[Start of Attachment]

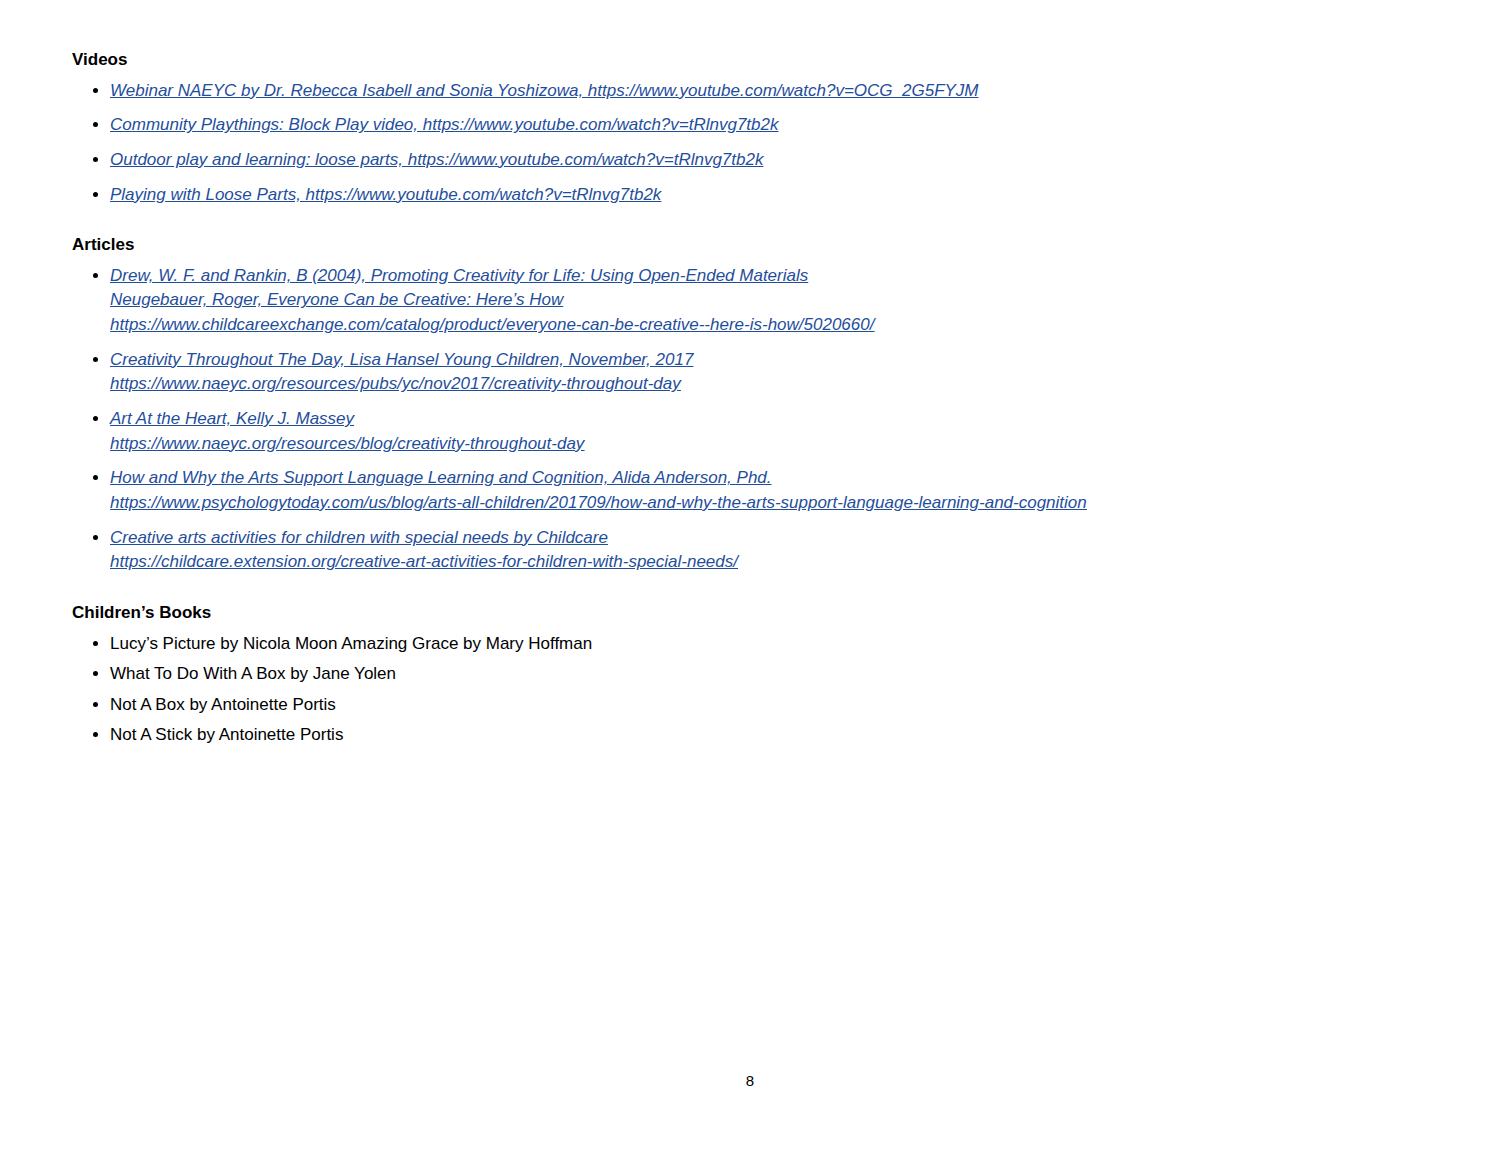Videos
Webinar NAEYC by Dr. Rebecca Isabell and Sonia Yoshizowa, https://www.youtube.com/watch?v=OCG_2G5FYJM
Community Playthings: Block Play video, https://www.youtube.com/watch?v=tRlnvg7tb2k
Outdoor play and learning: loose parts, https://www.youtube.com/watch?v=tRlnvg7tb2k
Playing with Loose Parts, https://www.youtube.com/watch?v=tRlnvg7tb2k
Articles
Drew, W. F. and Rankin, B (2004), Promoting Creativity for Life: Using Open-Ended Materials
Neugebauer, Roger, Everyone Can be Creative: Here’s How
https://www.childcareexchange.com/catalog/product/everyone-can-be-creative--here-is-how/5020660/
Creativity Throughout The Day, Lisa Hansel Young Children, November, 2017
https://www.naeyc.org/resources/pubs/yc/nov2017/creativity-throughout-day
Art At the Heart, Kelly J. Massey
https://www.naeyc.org/resources/blog/creativity-throughout-day
How and Why the Arts Support Language Learning and Cognition, Alida Anderson, Phd.
https://www.psychologytoday.com/us/blog/arts-all-children/201709/how-and-why-the-arts-support-language-learning-and-cognition
Creative arts activities for children with special needs by Childcare
https://childcare.extension.org/creative-art-activities-for-children-with-special-needs/
Children’s Books
Lucy’s Picture by Nicola Moon Amazing Grace by Mary Hoffman
What To Do With A Box by Jane Yolen
Not A Box by Antoinette Portis
Not A Stick by Antoinette Portis
8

[End of Attachment]

- **Work required**
Reproduce all the records verbatim, excluding images.

- **Output for this exercise**
Videos
Webinar NAEYC by Dr. Rebecca Isabell and Sonia Yoshizowa, https://www.youtube.com/watch?v=OCG_2G5FYJM
Community Playthings: Block Play video, https://www.youtube.com/watch?v=tRlnvg7tb2k
Outdoor play and learning: loose parts, https://www.youtube.com/watch?v=tRlnvg7tb2k
Playing with Loose Parts, https://www.youtube.com/watch?v=tRlnvg7tb2k
Articles
Drew, W. F. and Rankin, B (2004), Promoting Creativity for Life: Using Open-Ended Materials
Neugebauer, Roger, Everyone Can be Creative: Here’s How
https://www.childcareexchange.com/catalog/product/everyone-can-be-creative--here-is-how/5020660/
Creativity Throughout The Day, Lisa Hansel Young Children, November, 2017
https://www.naeyc.org/resources/pubs/yc/nov2017/creativity-throughout-day
Art At the Heart, Kelly J. Massey
https://www.naeyc.org/resources/blog/creativity-throughout-day
How and Why the Arts Support Language Learning and Cognition, Alida Anderson, Phd.
https://www.psychologytoday.com/us/blog/arts-all-children/201709/how-and-why-the-arts-support-language-learning-and-cognition
Creative arts activities for children with special needs by Childcare
https://childcare.extension.org/creative-art-activities-for-children-with-special-needs/
Children’s Books
Lucy’s Picture by Nicola Moon Amazing Grace by Mary Hoffman
What To Do With A Box by Jane Yolen
Not A Box by Antoinette Portis
Not A Stick by Antoinette Portis
8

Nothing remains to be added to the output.